That may seem a bit Jekyll-and-Hyde-y: The same expression is used to cover Trump’s morning Twitter time as his informal meeting time in the afternoon? As we noted last week when the first schedules leaked, yes. It appears, in fact, to be an intentional conflation, with the White House insisting that Trump’s executive time is dedicated work time to excuse the fact that his mornings are often demonstrably spent watching a lot of television.
To excuse the fact, in other words, that Trump’s days don’t seem to start until 11 a.m.
Let’s look at last week, for which Axios published schedules on Sunday. Here’s every 15-minute block, with Trump’s listed activities and the tweets he sent during these hours.
This was a busy week, with the State of the Union address on Tuesday and the National Prayer Breakfast on Friday, each of which increased Trump’s time demands. Still, much of his time was unscheduled “executive time.”
It was also a week in which Trump tweeted less frequently than he usually does. He had fewer weekday tweets last week than nearly any other week since last spring.
Nonetheless, in his Tuesday executive time and his Thursday time before departing for, and while at, the venue for the National Prayer Breakfast, Trump stayed true to form and sent a slew of tweets.
Between 11 a.m. and 5 p.m., which might be described as Trump’s typical workday, his tweets were fairly anodyne, relating to national events or announcements he was making. Not always, though: During his State of the Union preparation time Tuesday, a tweet was sent from his account featuring an image of the Drudge Report and expressing that he was looking forward to the night’s speech.
The striking thing about his schedule, though, is how, once again, his days get a late start. One of the tweets Tuesday, for example, was linked by journalist Matt Gertz to a segment on “Fox and Friends,” Trump’s frequent early morning companion in the White House. Over all of the days for which Axios obtained Trump’s schedule, about half of Trump’s tweets were sent before 11 a.m. and half over the entire rest of the day.
On nine of the 67 days for which they obtained a schedule was there anything besides “executive time” slotted before 11 a.m.
On days when Trump’s schedule begins at 11, about 50 percent of his tweets came before that time. On days when his schedule began before 11 a.m., 45 percent of his tweets came before 11 a.m. anyway — in part because those pre-11 a.m. days often started at 10 a.m. or so.
It’s hard to gauge how much work Trump does during his executive time, because it is unscheduled and mostly unrecorded, even within the broader White House. (There is apparently a more detailed schedule given to a small group of staffers.) This White House is also more reluctant than past administrations to share information about what the president is doing; we’ve learned about calls with foreign leaders from foreign media before the White House has offered any updates.
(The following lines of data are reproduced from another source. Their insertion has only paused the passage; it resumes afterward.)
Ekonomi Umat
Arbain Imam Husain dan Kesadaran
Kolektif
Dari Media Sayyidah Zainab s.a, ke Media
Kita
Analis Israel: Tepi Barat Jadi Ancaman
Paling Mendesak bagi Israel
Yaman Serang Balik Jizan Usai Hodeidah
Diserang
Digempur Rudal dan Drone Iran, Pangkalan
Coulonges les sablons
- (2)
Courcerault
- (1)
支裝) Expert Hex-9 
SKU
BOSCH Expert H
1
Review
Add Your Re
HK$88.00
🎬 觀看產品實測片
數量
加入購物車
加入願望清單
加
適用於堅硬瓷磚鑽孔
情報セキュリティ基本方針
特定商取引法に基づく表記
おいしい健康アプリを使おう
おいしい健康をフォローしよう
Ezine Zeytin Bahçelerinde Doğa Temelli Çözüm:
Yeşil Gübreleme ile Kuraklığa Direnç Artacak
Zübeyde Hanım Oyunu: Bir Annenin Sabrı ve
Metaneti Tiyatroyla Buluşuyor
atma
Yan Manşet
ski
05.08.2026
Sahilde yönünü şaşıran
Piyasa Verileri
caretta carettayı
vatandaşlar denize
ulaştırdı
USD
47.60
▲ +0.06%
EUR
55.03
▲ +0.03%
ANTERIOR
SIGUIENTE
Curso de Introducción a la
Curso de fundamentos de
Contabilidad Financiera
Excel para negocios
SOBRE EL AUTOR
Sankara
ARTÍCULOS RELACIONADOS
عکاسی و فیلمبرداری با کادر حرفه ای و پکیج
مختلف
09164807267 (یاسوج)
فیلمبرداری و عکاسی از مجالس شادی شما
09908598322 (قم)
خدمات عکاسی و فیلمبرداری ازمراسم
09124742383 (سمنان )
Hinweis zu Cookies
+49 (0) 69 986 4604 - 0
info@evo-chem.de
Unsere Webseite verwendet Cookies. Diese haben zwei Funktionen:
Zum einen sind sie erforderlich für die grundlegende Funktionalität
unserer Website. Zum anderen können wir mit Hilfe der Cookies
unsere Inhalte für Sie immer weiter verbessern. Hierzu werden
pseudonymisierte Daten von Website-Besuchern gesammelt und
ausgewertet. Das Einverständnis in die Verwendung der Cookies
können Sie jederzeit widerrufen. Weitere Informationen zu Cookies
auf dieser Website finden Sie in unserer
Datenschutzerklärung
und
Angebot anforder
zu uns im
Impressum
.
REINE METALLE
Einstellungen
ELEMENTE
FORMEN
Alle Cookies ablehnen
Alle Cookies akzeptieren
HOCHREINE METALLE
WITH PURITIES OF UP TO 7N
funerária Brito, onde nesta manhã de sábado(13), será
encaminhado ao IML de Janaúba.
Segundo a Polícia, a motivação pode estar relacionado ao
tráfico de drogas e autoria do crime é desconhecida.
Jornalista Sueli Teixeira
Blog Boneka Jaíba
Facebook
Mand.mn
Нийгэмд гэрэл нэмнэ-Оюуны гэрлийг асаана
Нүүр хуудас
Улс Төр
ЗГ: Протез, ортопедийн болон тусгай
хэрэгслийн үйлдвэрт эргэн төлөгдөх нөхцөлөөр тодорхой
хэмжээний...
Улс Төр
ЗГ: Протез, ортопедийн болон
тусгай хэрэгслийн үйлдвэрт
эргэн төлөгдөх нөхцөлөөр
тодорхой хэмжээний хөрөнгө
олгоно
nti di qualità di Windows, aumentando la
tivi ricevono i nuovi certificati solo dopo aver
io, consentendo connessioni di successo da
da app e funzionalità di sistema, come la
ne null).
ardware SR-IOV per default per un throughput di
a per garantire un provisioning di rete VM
All of this is by design, allowing Trump to make claims about how much he works by masking his leisure time under the rubric of “executive time.” We can’t say with certainty that Trump isn’t having important phone calls with foreign leaders for hours on end before heading down to the Oval Office each day, so we’re asked to assume that he is.
The only problem is all of those pre-11 a.m. tweets, such as the one that preceded his insistence about how hard he was working by two minutes.
Trump was watching a recording of Fox News programming and quoted it in a tweet for all of his followers. At 8 a.m., though, he no doubt put his nose right on that grindstone.